02/03/2012
„Ehre wem Ehre gebührt“.
Dieses Bibelzitat von Paulus von Tarsus ist in diesen Tagen wieder hochaktuell. Das Bundespräsidialamt entschied, dass der ehemalige Bundespräsident Christian Wulff seinen Ehrensold erhalten soll.
Sie fragen sich wieso? Weil der Ehrensold ehemaligen Bundespräsidenten bis an ihr Lebensende zusteht. Doch steht er auch Christian Wulff zu?
Der Ehrensold des Bundespräsidenten ist in §1BPräsRzhebezG geregelt: „Scheidet ein Bundespräsident mit Ablauf seiner Amtszeit oder vorher aus politischen oder gesundheitlichen Gründen aus seinem Amt, so erhält er einen Ehrensold in Höhe der Amtsbezüge mit Ausnahme der Aufwandsgelder.“
Politische oder gesundheitliche Gründe – die Juristen im Bundespräsidialamt haben laut Medien lange diskutiert, gehen aber beim Rücktritt Wulffs wohl eben von derlei Gründen aus: Privat-Kredit, private, fremdfinanzierte Urlaubsreisen, Privatkrieg mit der Bildzeitung. Mehr ist nicht hinzuzufügen.

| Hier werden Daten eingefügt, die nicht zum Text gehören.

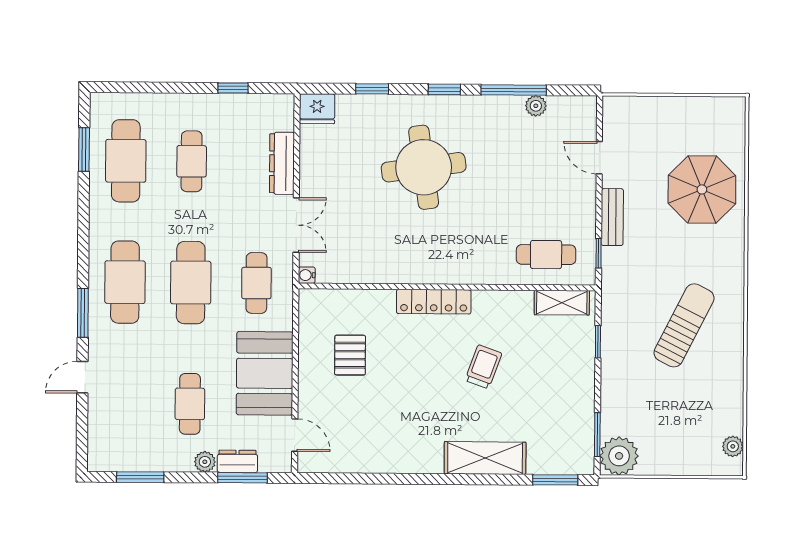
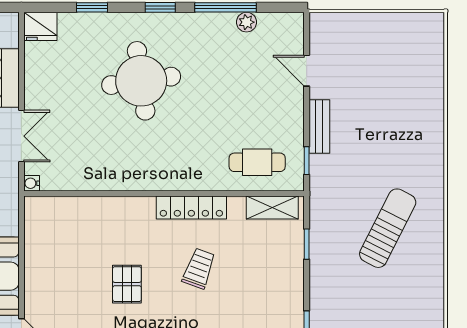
parasol: (702, 189) -> (404, 100), removed
locker: (434, 302) -> (191, 207), moved
pallet: (350, 355) -> (127, 284), moved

Christian Wulff wird nun bis an sein Lebensende knapp 200.000 Euro pro Jahr verdienen. Dazu kommt in etwa die gleiche Summe für ein Büro, einen persönlichen Referenten und einen Dienstwagen. 400.000 Euro, die der Steuerzahler für einen Menschen aufbringen muss, dem die Staatsanwaltschaft die Immunität – das Vorrecht auf Freiheit vor Strafverfolgung des Bundespräsidenten – nehmen wollte. 400.000 Euro für einen Politiker, der sich laut den Medien hartnäckig weigerte, Fehler einzugestehen. 400.000 Euro für jemanden, der – so spekulierten Medien über seine Abtrittsrede – nicht einmal jetzt seine Fehltritte einsehe, stattdessen von einer enormen Belastung für sich und seiner Frau spreche. 400.000 Euro für den ehemaligen Repräsentanten Deutschlands, den höchsten Staatsbediensteten, dessen Aufgabe es unter anderem ist, Deutschlands Integrität im Ausland darzustellen, der aber genau das Gegenteil davon erreichte. 400.000 Euro.
Ich möchte gerne wissen, was die gut 15.000 Schlecker-Mitarbeiter denken, die am selben Tag ihre Kündigung infolge der Insolvenz des Drogerie-Riesen erhielten. Sie wurden gekündigt, möglicherweise sogar mit einer Abfindung. Die reicht aber gewiss nicht bis ans Lebensende.
400.000 Euro. Sitzt das Geld wirklich so locker oder lehrt uns dieses Beispiel, dass die Politik teilweise willkürlich handelt? Oder sollten wir uns möglicherweise selbst hinterfragen? Denn bei allen mutmaßlichen Fehlern, die Christian Wulff begangen hat, konnte man in den Medien immer wieder eines lesen – er habe Deutschland repräsentiert, wie es eben ist – denn jeder habe schließlich selbst mindestens eine Leiche im Keller. Das mag sein, aber nicht jeder bekommt für seine Leichen im Keller einen lebenslänglichen Ehrensold.